Thursday, May 10, 2007

Annual Event...

It's an annual event here at the farm. There's no tea to be served, no crumpets to consume, rather we celebrate it in our rubber boots behind closed gates.

The event I'm talking about is the annual 'Pasturing of the Dairy Cows'.

You see, during the winter months, (from approximately November to April) the cows are kept inside the barn, neatly tied to their area, with a cozy straw bed. They get to run around in the barn yard after milkings and they come in after they've eaten their silage and had some fresh air. They are quite content to come back into the warm barn during these snowy months.

But when the grass turns green, it becomes a whole different story. They know....they can see the grass through the gates, and they want it. Badly.

Sometimes it can prove difficult to get them to come back into the barn when it's a lovely day, they don't realize the frost is still thick in the evenings of March and sometimes April. Eventually, they make their way back in, trying their best to avoid their beds, racing about the alley ways of the barn...ultimately agreeing that Farmer knows best and settling in for the night.

On our farm we pasture the cows during the summer months, those light rains get them clean, the hay is prolific, making for ample milk supply, and they are just plain happy. Sometimes in the beginning of their pasturing period, their milk is even tinted green. Just like the Chicago river on St. Patty's Day. It's from the consumption of that nice green grass.

Yesterday was their lucky day.

Unbeknownst to the herd...The Hubs was preparing for their big moment.
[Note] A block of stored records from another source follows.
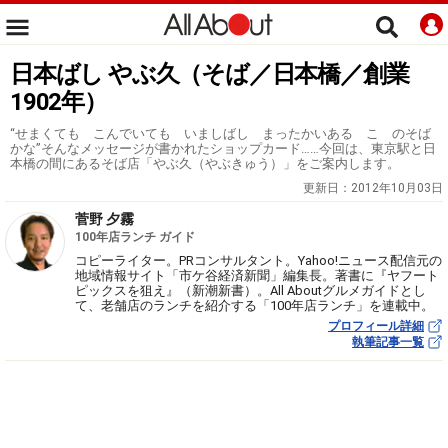
日本ばし やぶ久（そば／日本橋／創業
1902年）
“せまくても こんでいても いましばし まったかいある こゝのそば
かな”そんなメッセージが書かれたショップカード……今回は、東京駅と日
本橋の間にあるそば店「やぶ久（やぶきゅう）」をご案内します。
更新日：
2012年10月03日
菅野 夕霧
100年店ランチ ガイド
コピーライター。PRコンサルタント。Yahoo!ニュース配信元の
地域情報サイト「市ケ谷経済新聞」編集長。著書に『ヤフート
ピックスを狙え』（新潮新書）。All Aboutグルメガイドとし
て、老舗店のランチを紹介する「100年店ランチ」を連載中。
プロフィール詳細
執筆記事一覧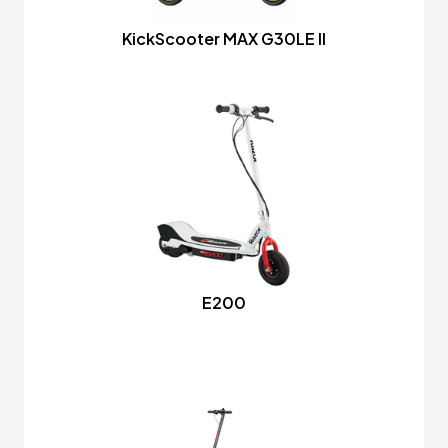
KickScooter MAX G30LE II
E200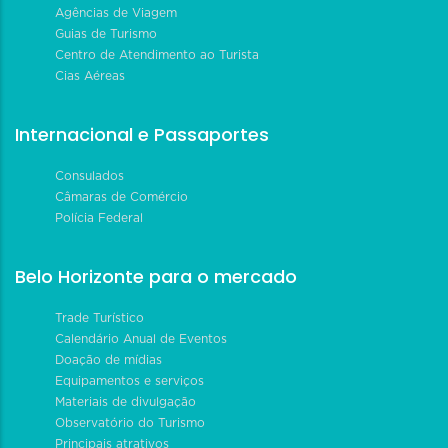
Agências de Viagem
Guias de Turismo
Centro de Atendimento ao Turista
Cias Aéreas
Internacional e Passaportes
Consulados
Câmaras de Comércio
Polícia Federal
Belo Horizonte para o mercado
Trade Turístico
Calendário Anual de Eventos
Doação de mídias
Equipamentos e serviços
Materiais de divulgação
Observatório do Turismo
Principais atrativos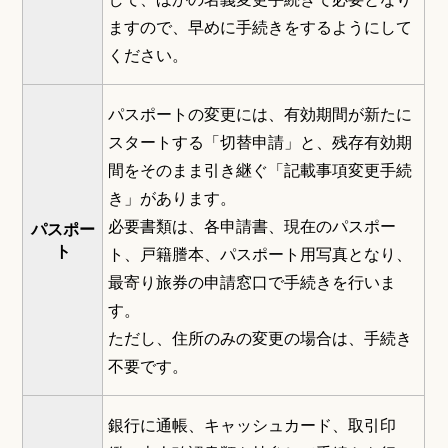
ますので、早めに手続きをするようにして
ください。
パスポートの変更には、有効期間が新たに
スタートする「切替申請」と、残存有効期
間をそのまま引き継ぐ「記載事項変更手続
き」があります。
必要書類は、各申請書、現在のパスポー
パスポー
ト
ト、戸籍謄本、パスポート用写真となり、
最寄り旅券の申請窓口で手続きを行いま
す。
ただし、住所のみの変更の場合は、手続き
不要です。
銀行に通帳、キャッシュカード、取引印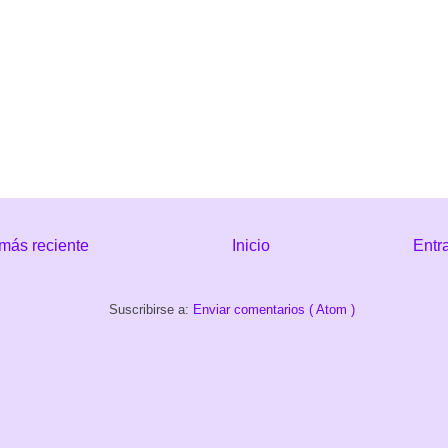
más reciente
Inicio
Entr
Suscribirse a:
Enviar comentarios ( Atom )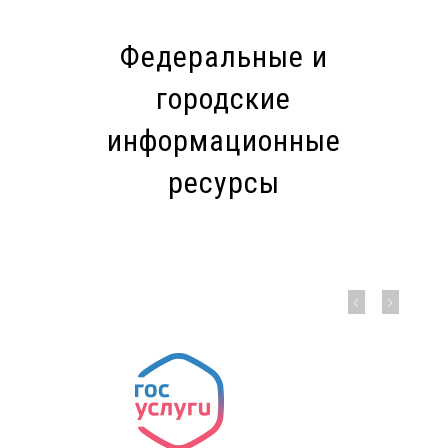
Федеральные и
городские
информационные
ресурсы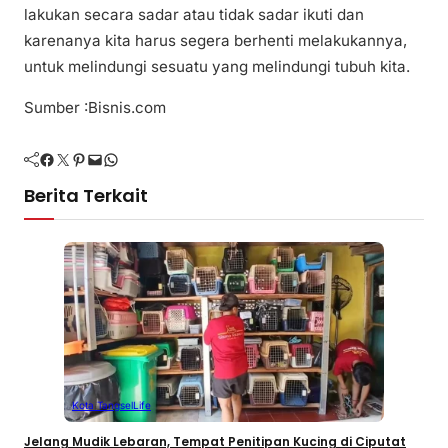
lakukan secara sadar atau tidak sadar ikuti dan
karenanya kita harus segera berhenti melakukannya,
untuk melindungi sesuatu yang melindungi tubuh kita.
Sumber :Bisnis.com
Facebook
Twitter
Pinterest
Mail
WhatsApp
Berita Terkait
Kota Tangsel
Life
Jelang Mudik Lebaran, Tempat Penitipan Kucing di Ciputat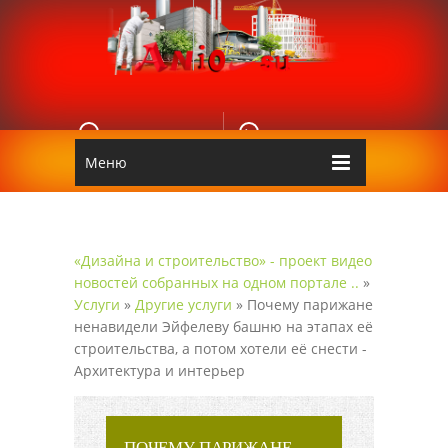
E-MAIL
КОНТАКТЫ
Edgarpo26@gmail.com
Аnio
Меню
«Дизайна и строительство» - проект видео
новостей собранных на одном портале ..
»
Услуги
»
Другие услуги
» Почему парижане
ненавидели Эйфелеву башню на этапах её
строительства, а потом хотели её снести -
Архитектура и интерьер
ПОЧЕМУ ПАРИЖАНЕ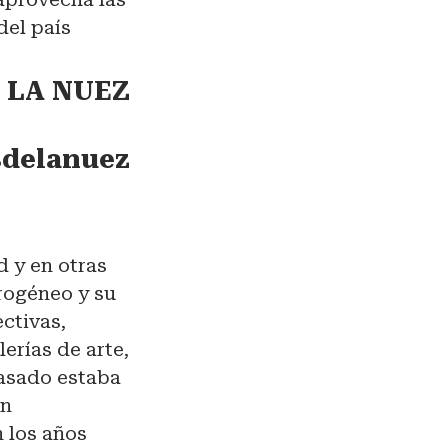
del país
 LA NUEZ
delanuez
d y en otras
rogéneo y su
ectivas,
erías de arte,
pasado estaba
en
n los años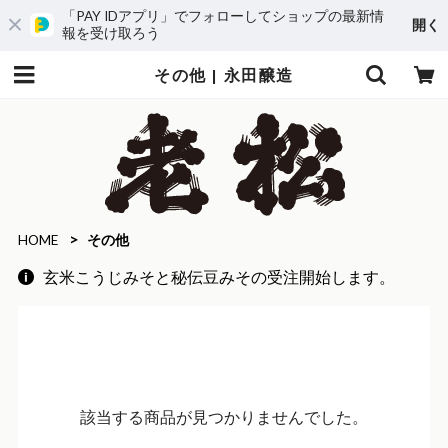
「PAY IDアプリ」でフォローしてショップの最新情
開く
報を受け取ろう
その他 | 永田醸造
HOME
その他
玄米こうじみそと秘伝豆みその受注開始します。
該当する商品が見つかりませんでした。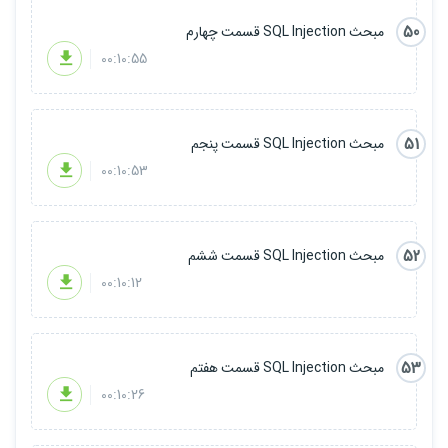
50
مبحث SQL Injection قسمت چهارم
00:10:55
51
مبحث SQL Injection قسمت پنجم
00:10:53
52
مبحث SQL Injection قسمت ششم
00:10:12
53
مبحث SQL Injection قسمت هفتم
00:10:26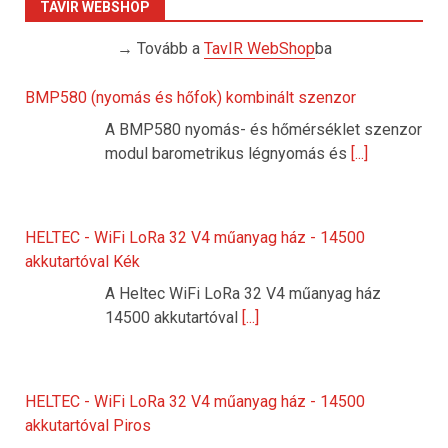
TAVIR WEBSHOP
→ Tovább a
TavIR WebShop
ba
BMP580 (nyomás és hőfok) kombinált szenzor
A BMP580 nyomás- és hőmérséklet szenzor
modul barometrikus légnyomás és
[...]
HELTEC - WiFi LoRa 32 V4 műanyag ház - 14500
akkutartóval Kék
A Heltec WiFi LoRa 32 V4 műanyag ház
14500 akkutartóval
[...]
HELTEC - WiFi LoRa 32 V4 műanyag ház - 14500
akkutartóval Piros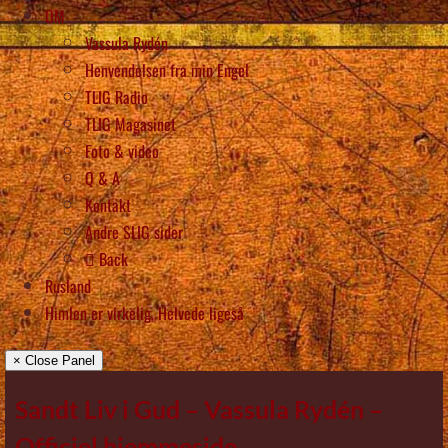
OM
Vassula Rydén
Henvendelsen fra min Engel
TLIG Radio
TLIG Magasinet
Foto & video
Q & A
Kontakt
Andre SLIG sider
Back
Rusland
Himlen er virkelig, Helvede ligeså
× Close Panel
Sandt Liv i Gud – Vassula Rydén –
Officiel hjemmeside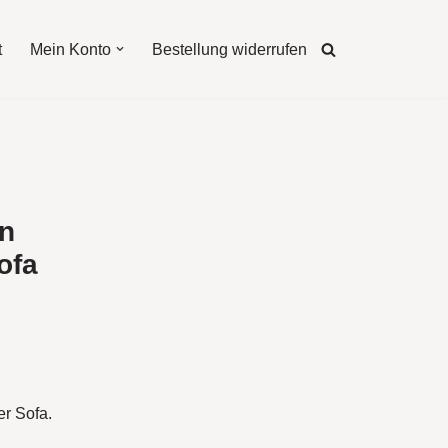
t
Mein Konto
Bestellung widerrufen
in
ofa
er Sofa.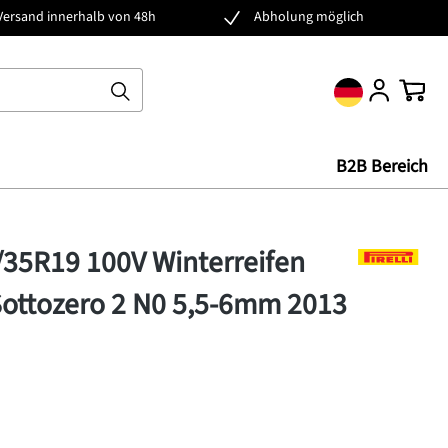
Versand innerhalb von 48h
Abholung möglich
Ware
B2B Bereich
/35R19 100V Winterreifen
 Sottozero 2 N0 5,5-6mm 2013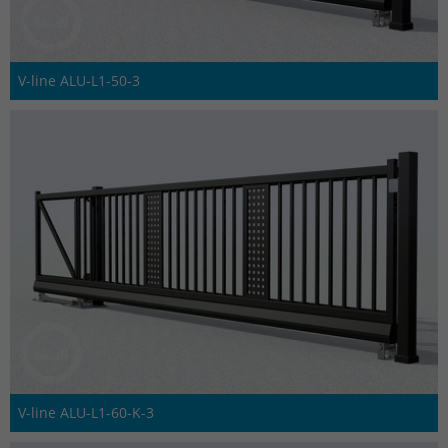
V-line ALU-L1-50-3
V-line ALU-L1-60-K-3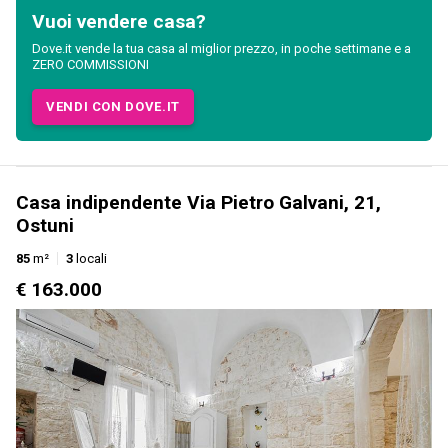
Vuoi vendere casa?
Dove.it vende la tua casa al miglior prezzo, in poche settimane e a
ZERO COMMISSIONI
VENDI CON DOVE.IT
Casa indipendente Via Pietro Galvani, 21,
Ostuni
85
m²
3
locali
€ 163.000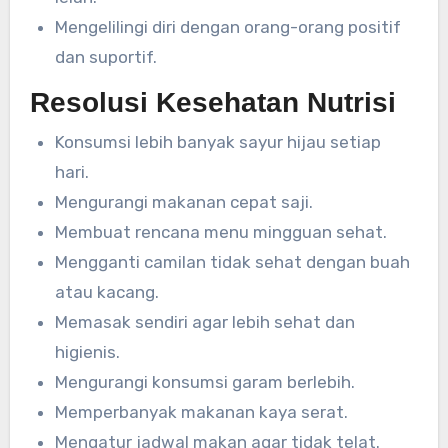
Mengelilingi diri dengan orang-orang positif
dan suportif.
Resolusi Kesehatan Nutrisi
Konsumsi lebih banyak sayur hijau setiap
hari.
Mengurangi makanan cepat saji.
Membuat rencana menu mingguan sehat.
Mengganti camilan tidak sehat dengan buah
atau kacang.
Memasak sendiri agar lebih sehat dan
higienis.
Mengurangi konsumsi garam berlebih.
Memperbanyak makanan kaya serat.
Mengatur jadwal makan agar tidak telat.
The family was out and about yesterday in the Gator and Pick-up truck, checking the fence lines and making sure the field was sound for the animals to run amuck.

After everything was given the a-ok and the evening milking was complete, the Hubs put the kids and I behind a closed gate that had a great vantage point of the event.

He undid the wire fence that held them in the barnyard, and that led to the pasture.

They couldn't believe their shiny black eyes, it was indeed time. As one cow realized what this meant, she charged past the Hubs and galloped her way to the great green sea. The others were then alerted to the happenings, and then it started.

They get beside themselves with glee. They throw caution to the wind and act like jail birds on the run....


The udders were flapping, the tails were held high in the air, they kicked up their back legs and hopped about. Some even got a little ahead of themselves and their legs went out from beneath them. But they were right back up again, trotting to freedom. They would run in a stampede back and forth, back and forth, the dust clouds pluming up behind them. They made high pitched moo's and let out all pent up gas that had been brewing. It was a sight to behold.

This is when you start to worry about them running through the fence lines, but last night had no extra work involved, they remained safe in their designated areas.

Soon enough there will be too much of a good thing, and they'll all be bloated up with over consumption of hay. They'll lay down lazily in the green pasture, chewing their cud, tossing looks of contentment to their Farmer ... and his Wife.


TeaMouse said...

I absolutely loved this story! I love cows and I loved hearing about their excitement for the green grass.

You painted sucha good picture, I could actually see them frolicking and getting excited when they realized they were getting to go out to the grass.

How many milking cows do you own?

Marianne said...

Great blog!! Good to meet you! Just wanted to drop a line of encouragement for you in the May Day Challenge. You can do it! Blessings as you embark this week!

CoachJ said...

I would love to see that! And I know my hubby would, too.

Mandalyn said...

I wish I could've have been their to see that!! It sounds so wonderful to watch!!

Mary said...

What a fun post! I can relate because we raise horses and just love turning them out to pasture for the summer!

Pam said...

My favorite part was the part about the flapping udders! Tee-hee!